(Collected data)
*** Begin section ***

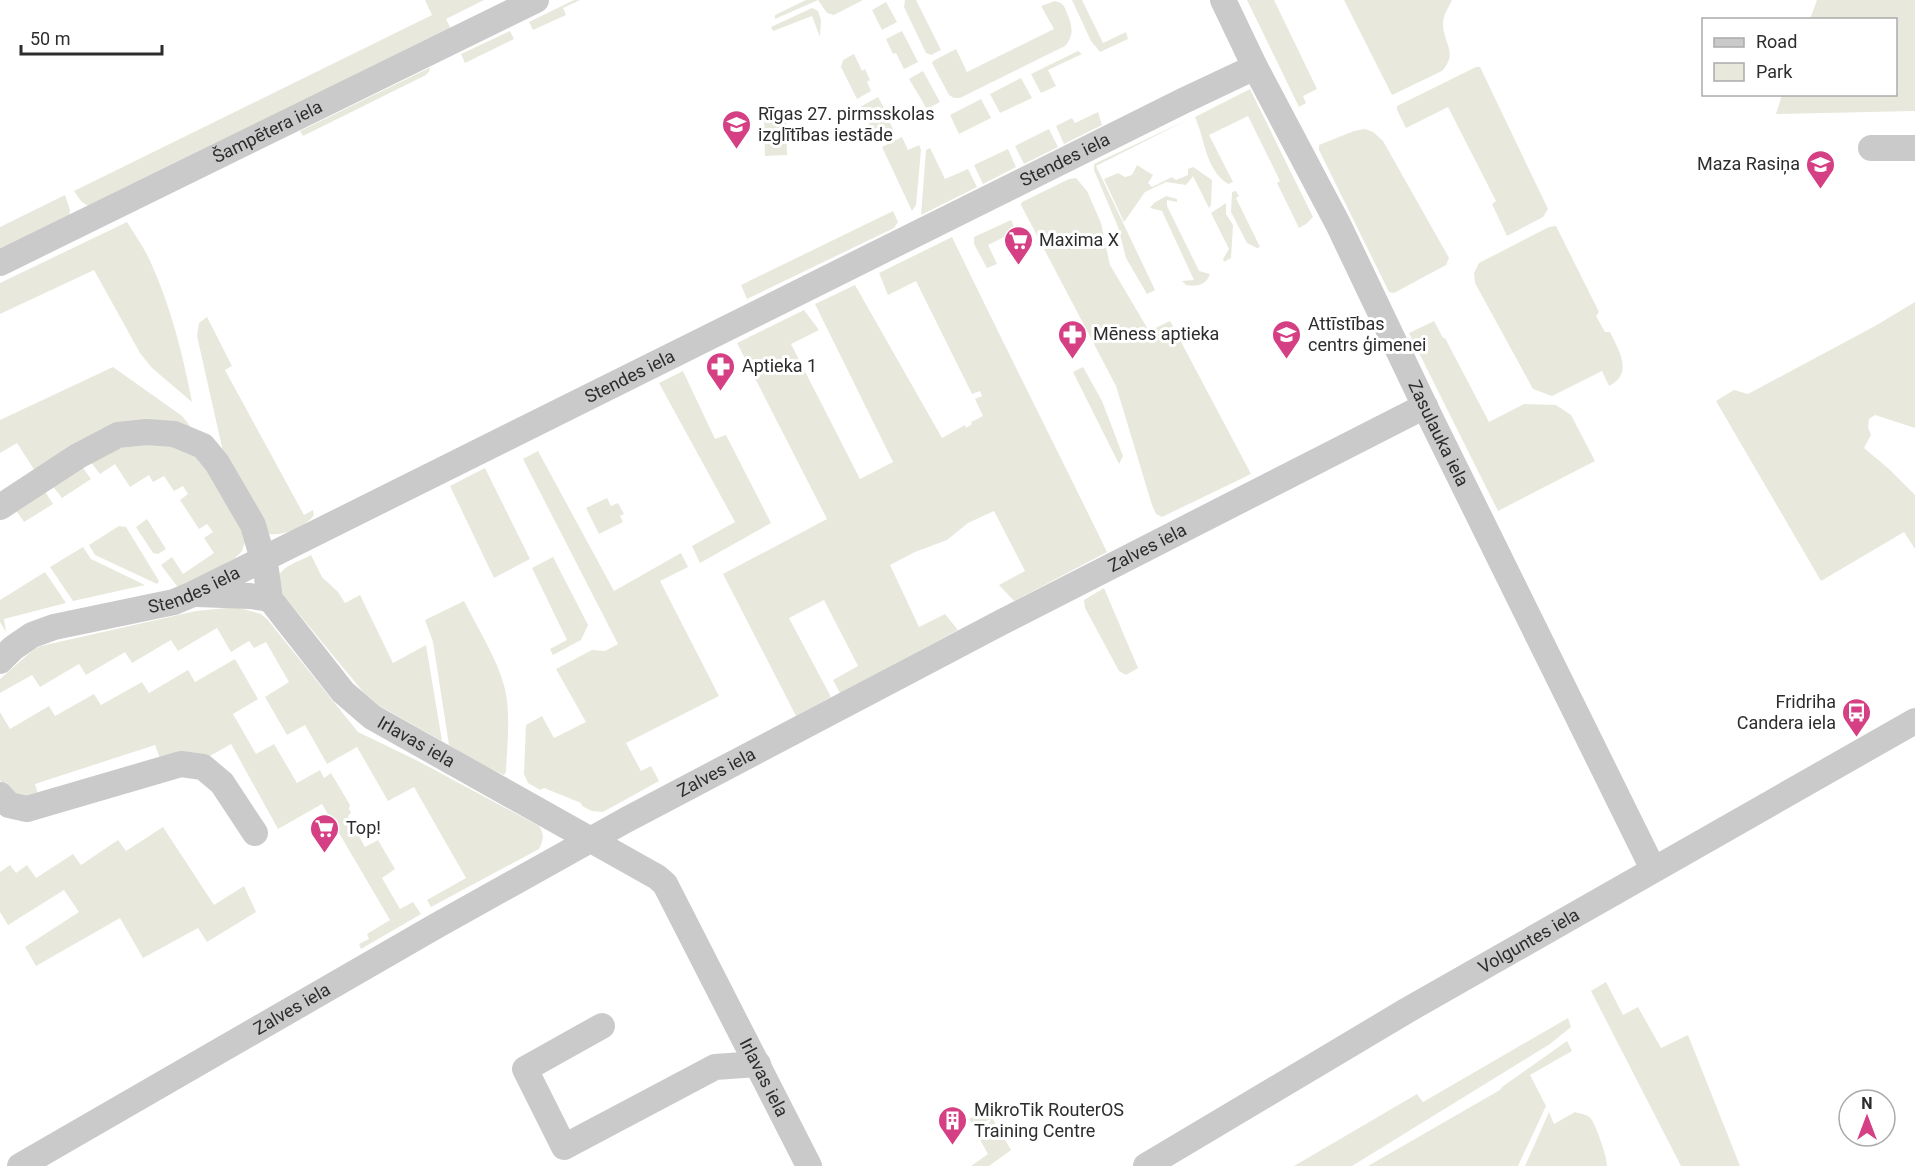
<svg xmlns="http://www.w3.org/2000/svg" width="1915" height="1166" viewBox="0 0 1915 1166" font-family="Roboto,sans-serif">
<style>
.green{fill:#e8e9dc}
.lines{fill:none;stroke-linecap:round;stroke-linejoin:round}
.minor{stroke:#cacaca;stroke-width:26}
.labels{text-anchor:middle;stroke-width:6;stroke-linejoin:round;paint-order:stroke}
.poi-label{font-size:18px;fill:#2d2d2d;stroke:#fff;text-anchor:start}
.street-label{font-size:18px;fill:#2d2d2d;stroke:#fff}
</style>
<rect width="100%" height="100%" fill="#fff"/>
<g class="green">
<path d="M425 0H484L446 19 452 31 91 206C82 205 79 198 74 191L432 15Z"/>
<polygon points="574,0 580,0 563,8 566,15 533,30 529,22"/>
<polygon points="806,0 863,0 834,15 827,13 818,0 775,19 775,15"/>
<polygon points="905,0 916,0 941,50 931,55 926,53 904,7"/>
<polygon points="1072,0 1082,0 1103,43 1126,32 1128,39 1100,52 1091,41"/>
<polygon points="1247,0 1274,0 1317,89 1303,96 1306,103 1299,107"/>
<path d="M1344 0H1452C1449 7 1443 15 1443 24 1443 43 1459 53 1442 71L1392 95Z"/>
<polygon points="1817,0 1915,0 1915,111 1776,114 1782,95 1896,94 1896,20 1810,19"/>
<path d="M1055 1 1061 3 1064 6C1070 21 1077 32 1065 46L960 98H954L949 95 932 63 933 61 956 49 967 72 1054 29 1041 6Z"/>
<polygon points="886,2 897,22 882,30 872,10"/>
<polygon points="812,8 818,11 821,20 820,37 812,16 773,31 771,27"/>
<polygon points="510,31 514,39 465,63 461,54"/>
<polygon points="902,31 918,62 904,69 896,53 893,54 886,39"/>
<polygon points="1078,51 1082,54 1048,70 1056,86 1041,93 1031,74"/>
<polygon points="854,54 862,71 865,69 870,80 867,82 871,91 857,99 841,67 843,60"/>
<polygon points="1476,67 1480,67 1548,209 1543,217 1507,236 1492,204 1496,201 1448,107 1406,128 1397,110 1397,106"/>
<polygon points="429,68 430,70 426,75 303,136 300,131"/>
<polygon points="923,71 940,102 927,109 909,79"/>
<polygon points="1021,78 1032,98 1000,113 990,94"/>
<path d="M1250 89 1313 217 1306 224 1299 228 1277 183 1280 181 1248 116 1209 135 1233 182 1228 184C1205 169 1205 139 1195 117Z"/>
<polygon points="878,97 885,110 888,109 893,119 889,121 895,133 878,141 860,107"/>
<polygon points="981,99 991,118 959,134 950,115"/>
<polygon points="1098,112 1102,125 1064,144 1056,126 1072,118 1075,123"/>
<polygon points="786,113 787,155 765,156 764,114"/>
<polygon points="1189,119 1096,166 1155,290 1147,294 1126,258 1118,227 1094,170 1094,164"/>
<polygon points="1049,129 1058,147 1024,164 1015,146"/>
<polygon points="1365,129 1373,132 1383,141 1449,258 1446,265 1394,293 1389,292 1319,150 1319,145 1354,131"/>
<polygon points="902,137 908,150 919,145 921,150 916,205 912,211 882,147"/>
<polygon points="930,148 945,179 968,169 977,187 921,215 926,150"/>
<polygon points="1008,149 1016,167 983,184 974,165"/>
<polygon points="1137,165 1153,175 1148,183 1152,187 1172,177 1176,180 1188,175 1188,169 1193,167 1212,180 1211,205 1209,208 1193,176 1186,185 1166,182 1145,192 1124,222 1104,179 1118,173 1125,177 1132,175"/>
<polygon points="1076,178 1087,191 1101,223 1110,265 1149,331 1170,321 1251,474 1162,517 1156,514 1152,505 1116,386 1021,205 1022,202 1069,179"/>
<polygon points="1236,191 1239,196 1236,198 1260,247 1257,248 1247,243 1231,212 1232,192"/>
<polygon points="65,195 70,210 69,217 0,251 0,227"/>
<path d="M1166 196 1177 199V202L1167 200V206L1199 271 1210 274C1206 285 1197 287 1186 285L1182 281 1194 280 1162 211 1150 208 1154 203Z"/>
<polygon points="1226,203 1226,214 1233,225 1231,258 1224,262 1223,259 1229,249 1211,213"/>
<polygon points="893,211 898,222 894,228 747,299 741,285"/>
<polygon points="1011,220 1016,231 988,245 997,264 987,268 974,244 974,237"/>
<path d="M127 222C135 235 145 249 151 263 171 307 183 355 192 402L152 368 140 353 94 270 0 314V283Z"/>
<path d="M1556 226 1599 312 1596 316 1605 332H1610C1619 351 1634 373 1609 386L1602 371 1552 396 1533 389 1475 283 1474 273 1479 263 1549 227Z"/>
<path d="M952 237C1003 343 1056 447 1107 552L1014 601 999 585 1025 571 994 511 968 523 947 540 915 552 890 565 919 627 945 614 958 630 840 693 833 680 858 666 824 600 789 618 831 697 796 716 723 574 827 519 737 343 804 310 819 330 791 344 860 479 893 462 815 304 855 285 942 438 965 425 966 428 972 424 971 422 983 416 975 399 982 396 980 391 972 394 916 281 888 295 879 273Z"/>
<polygon points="1915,302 1915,428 1875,415 1869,419 1868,427 1871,435 1864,448 1889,469 1915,495 1915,549 1904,532 1821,581 1716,401 1734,390 1748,394 1875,326"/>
<path d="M207 317 232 366 225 370 304 515 313 510 314 515C306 527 283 536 269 534L224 456 197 336 199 323Z"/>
<polygon points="1434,321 1443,338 1445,338 1489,422 1524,404 1556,405 1571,415 1595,461 1498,511 1409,333"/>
<polygon points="113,367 182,416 194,431 156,427 35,471 17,443 0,453 0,420"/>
<polygon points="1083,367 1102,401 1123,456 1119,464 1073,372"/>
<polygon points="683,371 715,439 726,435 771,523 700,563 692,546 735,522 659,383"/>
<polygon points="164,443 193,453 202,461 241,517 245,542 242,551 235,558 180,590 161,565 172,557 183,574 214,553 204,538 213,532 207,524 199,529 180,500 188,494 183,486 174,491 164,476 153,482 149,475 130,487 115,464 100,474 90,461 110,449"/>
<polygon points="538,451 614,591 681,553 688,567 660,581 719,696 626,743 641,771 651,766 659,781 603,812 592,811 582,806 581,803 544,788 540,790 528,783 524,774 526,725 542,716 554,738 586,722 556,669 592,650 605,651 618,644 523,459"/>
<polygon points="81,465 91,479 62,498 51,484"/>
<polygon points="485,468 530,559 494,578 450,486"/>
<polygon points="44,490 53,504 24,522 15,509"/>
<polygon points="607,498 611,506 618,503 624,514 620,516 623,522 599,534 586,508"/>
<polygon points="147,519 166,549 158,554 153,553 136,527"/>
<polygon points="119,526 126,527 159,581 157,584 95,555 89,545"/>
<polygon points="83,547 91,559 145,585 73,601 50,567"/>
<path d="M311 555 322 577 338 592 345 603 360 595 393 663 426 645 442 741 378 705 364 693 284 596C268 568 291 566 311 555Z"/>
<polygon points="553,557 588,625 581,640 553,655 550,649 567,640 532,568"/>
<polygon points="45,572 66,603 4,619 6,632 0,622 0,600"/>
<polygon points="1104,588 1138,668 1126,675 1119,671 1085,608 1084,600"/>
<path d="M464 601C478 629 497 658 505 689 511 715 507 746 506 772L504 775 476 762 449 745 433 642 425 620Z"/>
<path d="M236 607 261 614 267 619 358 732 418 761 539 826C545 834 543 842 539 849L431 907 427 900 466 878 414 787 388 801 357 747 327 764 305 725 287 735 265 697 289 682 266 642 254 648 249 641 231 652 217 628 178 651 171 640 132 663 125 652 86 675 79 664 40 687 32 675 0 693V679L33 650 41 646 196 611Z"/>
<polygon points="235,659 258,699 233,714 256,754 274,744 297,783 320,770 324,778 331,773 350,805 349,809 351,813 348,816 365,847 378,840 395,869 382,878 400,909 413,902 421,914 361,949 359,944 369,939 367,934 390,920 322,804 278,829 231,744 210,756 207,760 161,761 155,745 35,784 39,797 26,800 7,791 0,780 0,712 10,729 49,706 55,716 94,694 101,705 142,682 149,693 188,670 195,682"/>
<polygon points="163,827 214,905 244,886 256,912 207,942 198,928 143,958 120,918 36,966 25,947 79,912 64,890 8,925 0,912 0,872 10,865 16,873 27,865 36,878 73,854 81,865 118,840 126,851"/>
<polygon points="1606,982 1623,1015 1638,1007 1661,1048 1688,1035 1740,1166 1681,1166 1591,991"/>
<polygon points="1568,1018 1571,1027 1550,1044 1352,1166 1294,1166 1417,1094 1423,1102"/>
<polygon points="1567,1041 1572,1051 1530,1075 1546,1106 1518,1166 1368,1166 1500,1090 1502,1087"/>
<polygon points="987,1109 1011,1150 989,1166 971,1166 988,1154 979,1138 991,1120 990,1119 974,1128 969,1119"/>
<path d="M1549 1112 1554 1124 1575 1112C1581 1114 1588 1114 1592 1120 1597 1129 1607 1156 1607 1166H1525Z"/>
</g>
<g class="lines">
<g class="minor">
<path id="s1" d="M1223 0 1255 67 1338 224 1431 419 1653 869"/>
<polyline points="1871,148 1915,148"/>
<path id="s2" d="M0 263 536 0"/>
<path id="s3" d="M0 507 78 456 118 435 147 432 174 434 203 446 217 463 253 525 266 570 270 599 343 692 372 717 657 877 665 884 809 1166"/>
<polyline points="197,594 250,596 270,599"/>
<path id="s4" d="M0 661 13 648 32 635 54 627 174 602 193 594 1183 101 1255 67"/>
<polyline points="0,795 9,805 27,809 181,764 203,767 222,783 255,833"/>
<polyline points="602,1026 525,1069 564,1147 715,1067 758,1064"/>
<path id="s5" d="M20 1166 436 926 626 820 1002 622 1425 406"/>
<path id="s6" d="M1146 1166 1406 1011 1915 721"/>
</g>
</g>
<defs>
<symbol id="school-pin" viewBox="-11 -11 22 30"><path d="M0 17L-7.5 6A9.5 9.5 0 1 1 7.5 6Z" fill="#d53f83" stroke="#fff"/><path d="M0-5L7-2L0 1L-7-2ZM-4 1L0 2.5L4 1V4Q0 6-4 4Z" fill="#fff"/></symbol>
<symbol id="supermarket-pin" viewBox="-11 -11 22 30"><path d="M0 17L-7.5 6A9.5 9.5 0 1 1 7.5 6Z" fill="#d53f83" stroke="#fff"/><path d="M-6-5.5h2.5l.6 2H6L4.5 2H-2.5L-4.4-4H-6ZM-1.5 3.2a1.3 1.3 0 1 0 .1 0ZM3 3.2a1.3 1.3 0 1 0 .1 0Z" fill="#fff"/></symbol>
<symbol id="pharmacy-pin" viewBox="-11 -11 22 30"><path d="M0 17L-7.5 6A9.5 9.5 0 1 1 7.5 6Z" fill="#d53f83" stroke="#fff"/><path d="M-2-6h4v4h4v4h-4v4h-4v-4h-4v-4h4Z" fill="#fff"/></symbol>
<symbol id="bus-pin" viewBox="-11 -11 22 30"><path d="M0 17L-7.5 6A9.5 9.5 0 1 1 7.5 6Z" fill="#d53f83" stroke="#fff"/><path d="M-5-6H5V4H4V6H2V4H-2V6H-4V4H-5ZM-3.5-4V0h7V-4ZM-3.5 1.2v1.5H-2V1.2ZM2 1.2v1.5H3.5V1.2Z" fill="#fff"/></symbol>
<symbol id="building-pin" viewBox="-11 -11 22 30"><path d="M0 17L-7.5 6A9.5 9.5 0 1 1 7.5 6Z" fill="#d53f83" stroke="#fff"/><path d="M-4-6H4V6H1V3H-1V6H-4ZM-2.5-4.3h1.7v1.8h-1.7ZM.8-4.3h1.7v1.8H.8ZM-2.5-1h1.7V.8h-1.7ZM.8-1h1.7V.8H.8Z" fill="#fff"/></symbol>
</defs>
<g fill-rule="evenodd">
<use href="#school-pin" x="720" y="108" width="33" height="45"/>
<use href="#school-pin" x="1804" y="148" width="33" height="45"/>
<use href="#supermarket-pin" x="1002" y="224" width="33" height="45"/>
<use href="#pharmacy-pin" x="1056" y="318" width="33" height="45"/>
<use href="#school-pin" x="1270" y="318" width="33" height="45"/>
<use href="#pharmacy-pin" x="704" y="350" width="33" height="45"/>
<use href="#bus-pin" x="1840" y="696" width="33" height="45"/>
<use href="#supermarket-pin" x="308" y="812" width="33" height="45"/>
<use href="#building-pin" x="936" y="1104" width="33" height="45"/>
</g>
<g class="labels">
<g class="poi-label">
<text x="758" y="120">Rīgas 27. pirmsskolas<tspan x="758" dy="21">izglītības iestāde</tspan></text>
<text x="1800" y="170" text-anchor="end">Maza Rasiņa</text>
<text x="1039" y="246">Maxima X</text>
<text x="1308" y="330">Attīstības<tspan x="1308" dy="21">centrs ģimenei</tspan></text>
<text x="1093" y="340">Mēness aptieka</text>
<text x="742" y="372">Aptieka 1</text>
<text x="1836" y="708" text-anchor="end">Fridriha<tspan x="1836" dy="21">Candera iela</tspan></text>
<text x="346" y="834">Top!</text>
<text x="974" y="1116">MikroTik RouterOS<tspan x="974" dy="21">Training Centre</tspan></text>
</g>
<g class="street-label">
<text dy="6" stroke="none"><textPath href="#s2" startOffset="298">Šampētera iela</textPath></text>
<text dy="6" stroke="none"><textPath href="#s4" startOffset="1182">Stendes iela</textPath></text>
<text dy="6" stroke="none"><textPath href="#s4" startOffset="696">Stendes iela</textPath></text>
<text dy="6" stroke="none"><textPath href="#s1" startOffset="484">Zasulauka iela</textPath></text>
<text dy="6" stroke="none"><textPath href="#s5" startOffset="1286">Zalves iela</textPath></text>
<text dy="6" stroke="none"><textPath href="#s4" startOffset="210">Stendes iela</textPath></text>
<text dy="6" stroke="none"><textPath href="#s3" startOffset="603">Irlavas iela</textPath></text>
<text dy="6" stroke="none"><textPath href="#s5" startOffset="800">Zalves iela</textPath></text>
<text dy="6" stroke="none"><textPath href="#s6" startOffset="444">Volguntes iela</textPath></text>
<text dy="6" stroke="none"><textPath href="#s5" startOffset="314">Zalves iela</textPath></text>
<text dy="6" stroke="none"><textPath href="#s3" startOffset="1107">Irlavas iela</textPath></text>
</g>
</g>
<rect x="1702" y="18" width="195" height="78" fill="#ffffff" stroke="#ababab" stroke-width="1.5"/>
<rect x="1714" y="38" width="30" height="9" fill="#cacaca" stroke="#ababab" stroke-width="1.5"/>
<text x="1756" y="48" font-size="18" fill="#2d2d2d">Road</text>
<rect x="1714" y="63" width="30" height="18" fill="#e8e9dc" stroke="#ababab" stroke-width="1.5"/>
<text x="1756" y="78" font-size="18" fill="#2d2d2d">Park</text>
<g transform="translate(1867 1118)"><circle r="28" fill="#ffffff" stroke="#ababab" stroke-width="1.5"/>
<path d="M0-4.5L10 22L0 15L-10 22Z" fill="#d53f83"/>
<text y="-9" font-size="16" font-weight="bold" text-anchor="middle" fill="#2d2d2d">N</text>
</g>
<path d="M21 45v9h141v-9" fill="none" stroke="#2d2d2d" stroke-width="3"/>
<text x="30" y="45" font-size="18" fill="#2d2d2d" stroke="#ffffff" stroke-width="4.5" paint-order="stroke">50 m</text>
</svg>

*** End section ***

> _TASK TO COMPLETE_: Search the records above for the string "lines" and copy each line that holds it.

> _TASK SOLUTION_:
.lines{fill:none;stroke-linecap:round;stroke-linejoin:round}
<g class="lines">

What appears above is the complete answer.